W Jumi aż około 20 osób z WTZ wzięło udział w tzw. próbce pracy przy tworzeniu stroików na Wszystkich Świętych. To zajęcia wymagające precyzji i wyczucia estetyki — i okazały się świetnym sprawdzianem cierpliwości i pracy manualnej.
Jak podkreśliła szefowa WTZ Agnieszka Jaksa, praktyki mają być „zatrudnieniowe”, a nie tylko treningowe - przygotowują uczestników do realnego wejścia na rynek pracy.

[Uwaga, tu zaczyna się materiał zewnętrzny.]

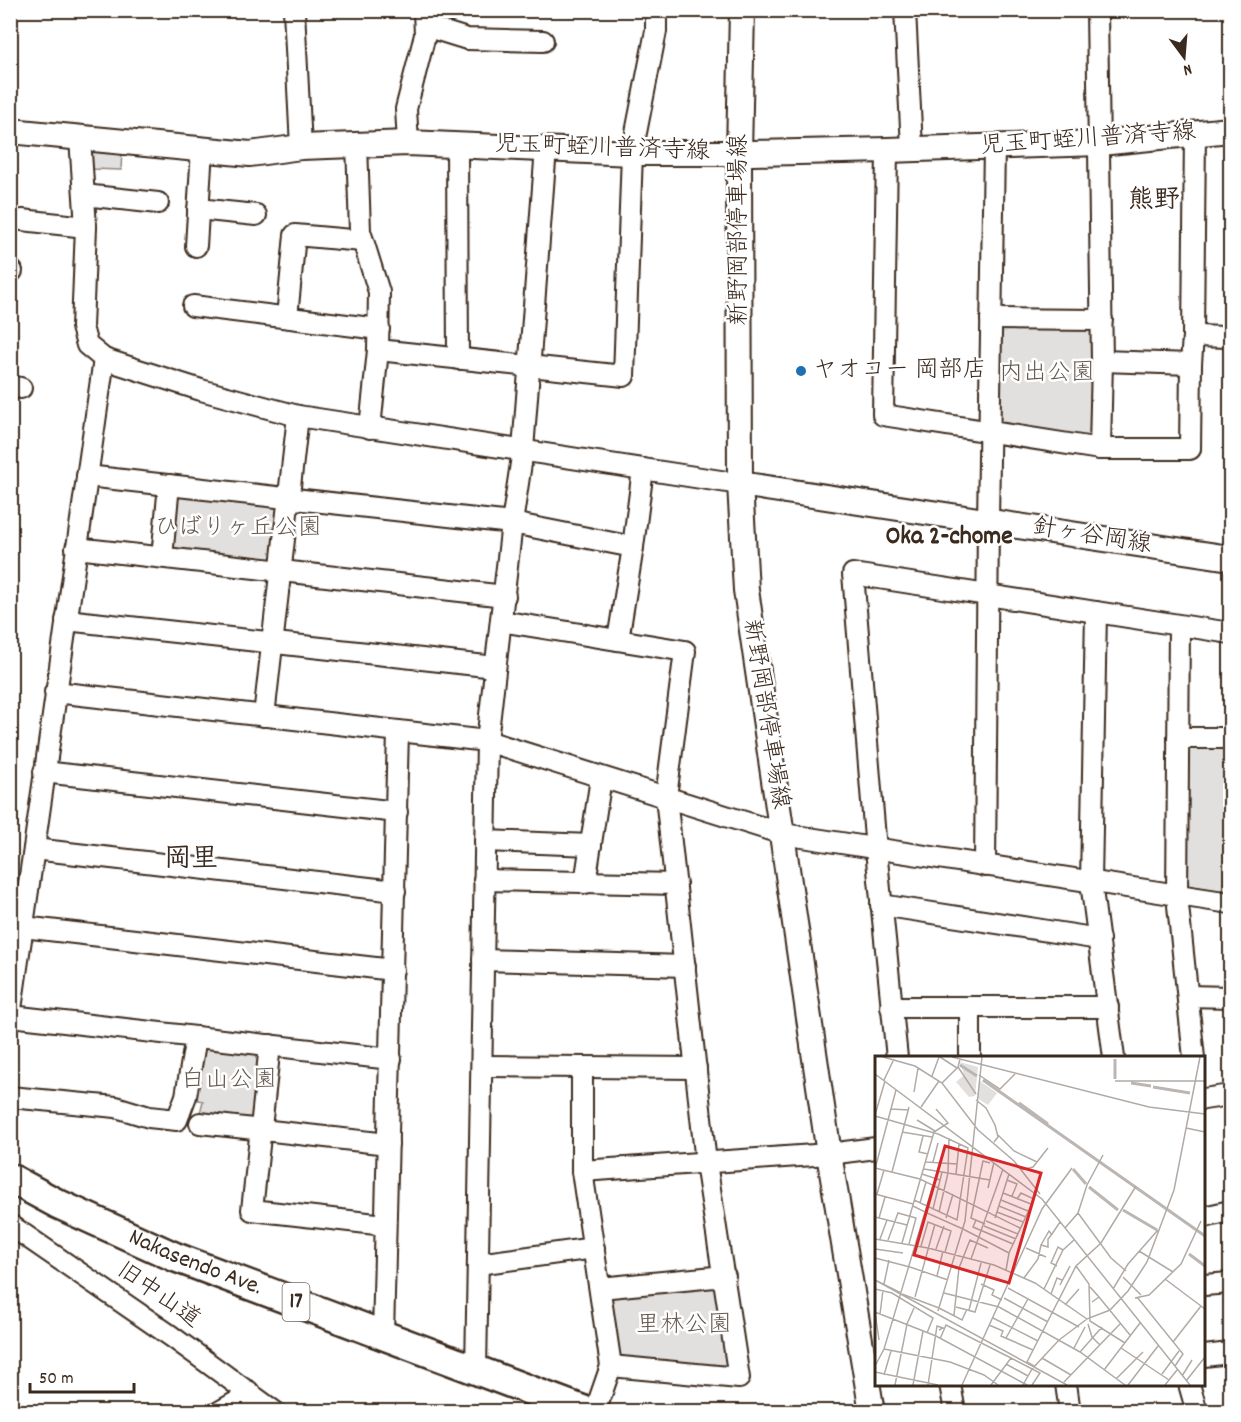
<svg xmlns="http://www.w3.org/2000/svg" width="1241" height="1422" font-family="Dekko,'Klee One',sans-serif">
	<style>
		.green { fill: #e2e0de; stroke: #8e857e; stroke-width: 1.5 }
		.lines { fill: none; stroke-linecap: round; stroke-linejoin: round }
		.minor-casing { stroke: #3b2a1e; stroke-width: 24 }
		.major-casing { stroke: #3b2a1e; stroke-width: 28 }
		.highway-casing { stroke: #3b2a1e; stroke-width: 33 }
		.minor { stroke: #fff; stroke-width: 20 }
		.major { stroke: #fff; stroke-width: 24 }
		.highway { stroke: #fff; stroke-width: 28 }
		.poi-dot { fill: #1f6fb2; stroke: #fff; stroke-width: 2 }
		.labels { text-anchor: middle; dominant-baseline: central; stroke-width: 5; stroke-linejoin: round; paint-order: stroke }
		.shield { fill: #fff; stroke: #766a62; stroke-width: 1.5 }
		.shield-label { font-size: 22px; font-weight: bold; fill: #3b2a1e }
		.street-label { font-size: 24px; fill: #3b2a1e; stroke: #fff }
		.poi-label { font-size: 24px; fill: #3b2a1e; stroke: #fff; text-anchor: start }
		.park-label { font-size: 24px; fill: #65584e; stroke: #fff }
		.neighbourhood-label { font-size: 26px; font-weight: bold; fill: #3b2a1e; stroke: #fff }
		.quarter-label { font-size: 27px; font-weight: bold; fill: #3b2a1e; stroke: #fff }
		.inset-river { fill: none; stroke: #bcb6b3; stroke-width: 3 }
		.inset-road { fill: none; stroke: #b1aaa5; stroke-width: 1.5 }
		.view { fill: #d62828; fill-opacity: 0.15; stroke: #d62828; stroke-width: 3 }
		.inset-edge { fill: none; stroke: #3b2a1e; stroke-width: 3 }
	</style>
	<rect width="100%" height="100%" fill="#fff"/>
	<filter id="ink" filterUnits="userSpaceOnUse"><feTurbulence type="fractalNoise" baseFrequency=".0167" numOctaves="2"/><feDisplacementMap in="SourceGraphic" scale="12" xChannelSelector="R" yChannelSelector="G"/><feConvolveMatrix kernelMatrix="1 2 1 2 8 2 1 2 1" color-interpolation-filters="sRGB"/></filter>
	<g filter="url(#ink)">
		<g class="green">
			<polygon points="89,145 122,149 121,170 91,169"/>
			<polygon points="1000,323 1095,325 1094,436 1089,441 1003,427 998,422"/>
			<polygon points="177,493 282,504 274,563 171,549"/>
			<polygon points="1184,744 1230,744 1230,892 1185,885"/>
			<polygon points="198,1046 264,1052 257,1124 199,1117 203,1101 193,1099"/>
			<polygon points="719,1284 733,1371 620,1360 618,1357 608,1298 613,1293"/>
		</g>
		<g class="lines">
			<defs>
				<g id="minor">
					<polyline points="294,10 301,147"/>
					<polyline points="905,10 912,148"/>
					<polyline points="1097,10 1102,361 1100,449"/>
					<polyline points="425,26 467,39 543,41"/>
					<polyline points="80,138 86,227 82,327 87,345 104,359 201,390 298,416 740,484"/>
					<polyline points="408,143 406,109 425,35 424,10"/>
					<polyline points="357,144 360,231 379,292 378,350 370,428"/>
					<polyline points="457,144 458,359"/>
					<polyline points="887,150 883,415 1100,449 1190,449 1191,364 1193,336 1195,133"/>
					<polyline points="84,195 158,203"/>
					<polyline points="198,209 256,215"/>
					<polyline points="22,220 86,227"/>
					<polyline points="196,246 202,149"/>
					<polyline points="10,271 12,271"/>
					<polyline points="193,306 379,329"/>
					<polyline points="287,317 295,235 363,241"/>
					<polyline points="991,319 1102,320"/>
					<polyline points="1193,336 1230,337"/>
					<polyline points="378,350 624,376 632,153 656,31 656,10"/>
					<polyline points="1102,361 1191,364"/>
					<polyline points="10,386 21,388"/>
					<polyline points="87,476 512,523 633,547 618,640"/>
					<polyline points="633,547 643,469"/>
					<polyline points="76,548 505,596"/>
					<polyline points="162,557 169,485"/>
					<polyline points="1096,612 1091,882 1114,1058"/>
					<polyline points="66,620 495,667"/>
					<polyline points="501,621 685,651 666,797 706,1163 739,1378 611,1366"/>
					<polyline points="1179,626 1177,896 1194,1058"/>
					<polyline points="55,692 487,741 783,834 1230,903"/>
					<polyline points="264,716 298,416"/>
					<polyline points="1178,738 1230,738"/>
					<polyline points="44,772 397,812"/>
					<polyline points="485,841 591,845"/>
					<polyline points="34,849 395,891"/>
					<polyline points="985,866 988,521 994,147"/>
					<polyline points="484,880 676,884"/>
					<polyline points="585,883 601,778"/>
					<polyline points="881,905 1099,939"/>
					<polyline points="23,927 393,970"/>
					<polyline points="483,960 685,966"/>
					<polyline points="1188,996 1230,997"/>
					<polyline points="891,1007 1108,1007"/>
					<polyline points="10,1016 104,359"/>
					<polyline points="11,1016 391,1059"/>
					<polyline points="270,1045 252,1210 385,1225"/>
					<polyline points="897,1058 876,850 853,574 1230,633"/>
					<polyline points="970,1058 970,1007"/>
					<polyline points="482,1066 696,1068"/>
					<polyline points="582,1067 582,1171 611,1366 595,1412"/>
					<polyline points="10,1097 116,1107 149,1117 177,1120 186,1096 196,1037"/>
					<polyline points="1204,1099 1230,1095"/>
					<polyline points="200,1123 388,1144"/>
					<polyline points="582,1171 829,1154 876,1148"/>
					<polyline points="1204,1217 1230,1211"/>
					<polyline points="10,1225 171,1336 275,1412"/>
					<polyline points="478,1264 594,1248"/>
					<polyline points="1204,1285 1230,1283"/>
					<polyline points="600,1288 725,1276"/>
					<polyline points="383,1335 398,731"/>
					<polyline points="1204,1356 1230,1353"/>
					<polyline points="476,1370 487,741 512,523 523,450 546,148"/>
					<polyline points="950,1384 955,1412"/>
					<polyline points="1066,1384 1070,1412"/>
					<polyline points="1189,1384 1197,1412"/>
					<polyline points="219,1412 240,1400 248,1391"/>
				</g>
				<g id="major">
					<polyline points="742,10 739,153 740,484 746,590 829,1154 872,1412"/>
					<polyline points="10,131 250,154 301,147 408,143 632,153 753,153 887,150 1100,143 1230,130"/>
					<polyline points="740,484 1230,558"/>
				</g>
				<g id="highway">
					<path id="s1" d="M10,1178L58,1204L175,1257L588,1412"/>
				</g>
			</defs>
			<use href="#minor" class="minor-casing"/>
			<use href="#major" class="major-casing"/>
			<use href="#highway" class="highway-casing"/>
			<use href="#minor" class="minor"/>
			<use href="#major" class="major"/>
			<use href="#highway" class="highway"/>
		</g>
	</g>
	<circle class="poi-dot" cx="801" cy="371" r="6"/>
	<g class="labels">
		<rect class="shield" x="282.5" y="1283" width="27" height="38" rx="4.5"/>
		<g class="shield-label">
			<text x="296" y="1302">17</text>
		</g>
		<g class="street-label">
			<text transform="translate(1088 140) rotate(-4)">児玉町蛭川普済寺線</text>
			<text transform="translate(602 149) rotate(2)">児玉町蛭川普済寺線</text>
			<text transform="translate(740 230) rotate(-90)">新野岡部停車場線</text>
			<text transform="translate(1092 537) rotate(9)">針ヶ谷岡線</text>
			<text transform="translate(765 714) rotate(81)">新野岡部停車場線</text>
			<text stroke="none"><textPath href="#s1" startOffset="204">Nakasendo Ave.</textPath></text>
			<text transform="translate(158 1296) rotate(35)">旧中山道</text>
		</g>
		<g class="poi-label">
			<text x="813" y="371">ヤオコー 岡部店</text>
		</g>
		<g class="park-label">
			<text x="1047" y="374">内出公園</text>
			<text x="238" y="529">ひばりヶ丘公園</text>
			<text x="229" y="1081">白山公園</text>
			<text x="684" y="1326">里林公園</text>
		</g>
		<g class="neighbourhood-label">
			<text x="1154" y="201">熊野</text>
			<text x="949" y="537">Oka 2-chome</text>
		</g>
		<g class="quarter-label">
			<text x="191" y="860">岡里</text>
		</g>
	</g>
	<g transform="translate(875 1056)">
		<rect width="330" height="330" fill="#fff"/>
		<path d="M85,6L103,11L100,40L94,41L81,26L89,19ZM105,25L122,37L113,49L102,42Z" fill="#e2e0de"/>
		<path class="inset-river" d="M240,3V23M85,9L102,20M108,24L330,180M256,27L276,30M278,31L315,37M144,47L173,68M198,113L211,128M214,131L243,154M248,154L282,174M314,198L330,210"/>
		<path class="inset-road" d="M8,1L40,10L67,27L103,74L139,105L165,138M65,1L82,12M77,1L274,51L330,58M83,11L101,38M0,18L167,143L315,329M104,19L125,33L140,18M57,20L64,1M9,24L19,3M240,25H330M67,27L83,11L85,3M39,36L43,12M101,44L111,52L120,69L123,81L119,86M46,51L64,25M16,53L34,54M0,59L10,25M0,60L63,78L93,92L82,164L39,144M42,64L60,75M311,72L330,76M27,76L57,81M123,79L139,95L162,106M48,80L44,96L53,98M51,106L82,108M58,106L63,87M0,112L45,123L145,172M0,113L21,34M49,113L115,124M146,114L158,111L173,92M17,116L34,51M47,118L65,124M81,118L84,88M132,124L142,128L137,140M113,132L119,106M128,137L156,148M0,138L38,148M2,138L9,114M126,144L153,155M45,147L51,126M38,150L50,156L58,129M124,150L151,161M58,153L67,116M64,156L73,117L74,82M122,156L148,166M203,157L236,202L251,215M0,161L32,169M4,162L10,141M71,162L78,138M120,162L134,118M101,164L98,171L138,188M111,165L143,178M110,168L96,162L108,105L115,107M109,170L141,183M190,172L203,157L212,129L228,99M88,173L134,197M177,179L174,175L166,189L173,191V183L177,178L185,166M0,183L53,192L119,209L160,227L212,263L235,254L253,235L272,206L299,134L325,1M5,183L12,164M13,184L23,157L41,162L34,188M27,187L59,76L73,67L61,53M46,190L53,166L76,175L70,196M151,192L171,201M0,193L28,197M61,193L69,170M264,195L298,216M0,202L35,211M96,203L128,113M182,210L176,207L183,191L188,194M201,210L214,228L215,265L250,287M35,211L73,224M131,214L134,197L159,143L146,137L142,143M62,220L68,195M248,221L266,239M149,222L163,203L166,189M290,223L330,253M0,224L26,237M0,224L192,329M9,228L14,204M106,228L119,234L117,239L127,244M185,229L195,210M215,231L224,241L217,246M133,232L204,271M0,233L17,237L58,262L52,277M169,233L188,194L199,184M238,233L253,208L283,174M69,237L124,251L205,296L250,329M27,238L64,252M176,238L182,222L187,224M40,241L60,168M224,241L255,279M262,241L308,298L300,310M129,242L173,266M260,242L274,239L306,208L326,165M190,249L204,233M81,251L100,256L115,209M64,252L87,264L92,253M94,254L106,207M63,255L90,165L107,1M0,256L61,280L152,329M0,256L4,284M5,258L8,234M79,259L84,212L95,184L113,192M118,262L163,285M213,268L217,281L225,289M114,269L128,275L126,280L158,294M131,282L153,243M65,283L71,269L136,302L165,317L157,329M298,286L326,250M199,292L210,271M246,292L294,324M9,293L75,306L109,319L123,329M205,296L227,271M167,302L196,319M131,308L153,320M0,310L9,293L50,156L88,173M159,310L152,306L201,210L226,187L261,130M229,314L265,267M0,316L63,329M287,318L304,295M9,319L16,295M307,320L317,304M241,323L268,296M311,325L330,301M189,326L246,267M20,329L32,268L39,252M38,329L48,275M53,329L62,270L68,272L64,274M87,329L167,153L197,112M116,329L136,302M148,329L157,313L184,284L212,263M253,329L283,290M290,329L302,314"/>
		<path class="view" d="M70,90L166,117L134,227L39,199Z"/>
		<rect width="330" height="330" class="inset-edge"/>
	</g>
	<rect width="1241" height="1422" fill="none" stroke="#fff" stroke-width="36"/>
	<rect x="18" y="18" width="1205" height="1386" fill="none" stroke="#3b2a1e" stroke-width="2" filter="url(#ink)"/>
	<g transform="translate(1184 57) rotate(164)" stroke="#ffffff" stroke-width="4.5" paint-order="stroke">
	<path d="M0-4.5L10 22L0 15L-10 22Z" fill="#3b2a1e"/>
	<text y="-9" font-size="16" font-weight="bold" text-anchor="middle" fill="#3b2a1e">N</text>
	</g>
	<path d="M30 1383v9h104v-9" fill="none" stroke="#3b2a1e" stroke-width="3"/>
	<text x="39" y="1383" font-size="18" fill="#3b2a1e" stroke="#ffffff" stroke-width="4.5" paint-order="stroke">50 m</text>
</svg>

Za przygotowanie do praktyk odpowiadają Agnieszka Gorzelak oraz Patrycja Kopka z pracowni rozwoju społeczno-zawodowego, dbając o to, by każdy uczestnik trafił na miejsce dopasowane do swoich możliwości i potencjału.
„Nasze możliwości są większe niż nasza niepełnosprawność”
To zdanie padło podczas podsumowania i stało się mottem całego programu. Bo osoby z niepełnosprawnościami wnoszą do zespołów coś więcej niż tylko wykonaną pracę - wnoszą pozytywną energię, serce, zaangażowanie, a często także świeże spojrzenie na rutynowe obowiązki.
A kiedy dostają szansę... - Chcemy więcej, bo chcemy iść do pracy! – mówią wprost.
To najlepsze podsumowanie drugiej edycji praktyk WTZ - najlepsza zapowiedź tego, co jeszcze przed nimi.
Poprzednie praktyki odbyło siedmioro uczestników Warsztatów. Zdobywali wówczas doświadczenie w: Hotelu Fabryka Wełny, MOSiR-ze oraz Miejskiej Bibliotece Publicznej. Pisaliśmy o tym TUTAJ. Po zakończeniu praktyk dwoje uczestników zostało zatrudnionych w Afloparku. Jednym z nich jest Marcin, który podkreśla, że w nowym miejscu pracy czuje się potrzebny i doceniony. – Wreszcie mogę kupować różne rzeczy za swoje – mówi z dumą.
Przedstawiciele Afloparku zapewnili, że to pracownik, na którym można zawsze polegać — sumienny, odpowiedzialny i zaangażowany.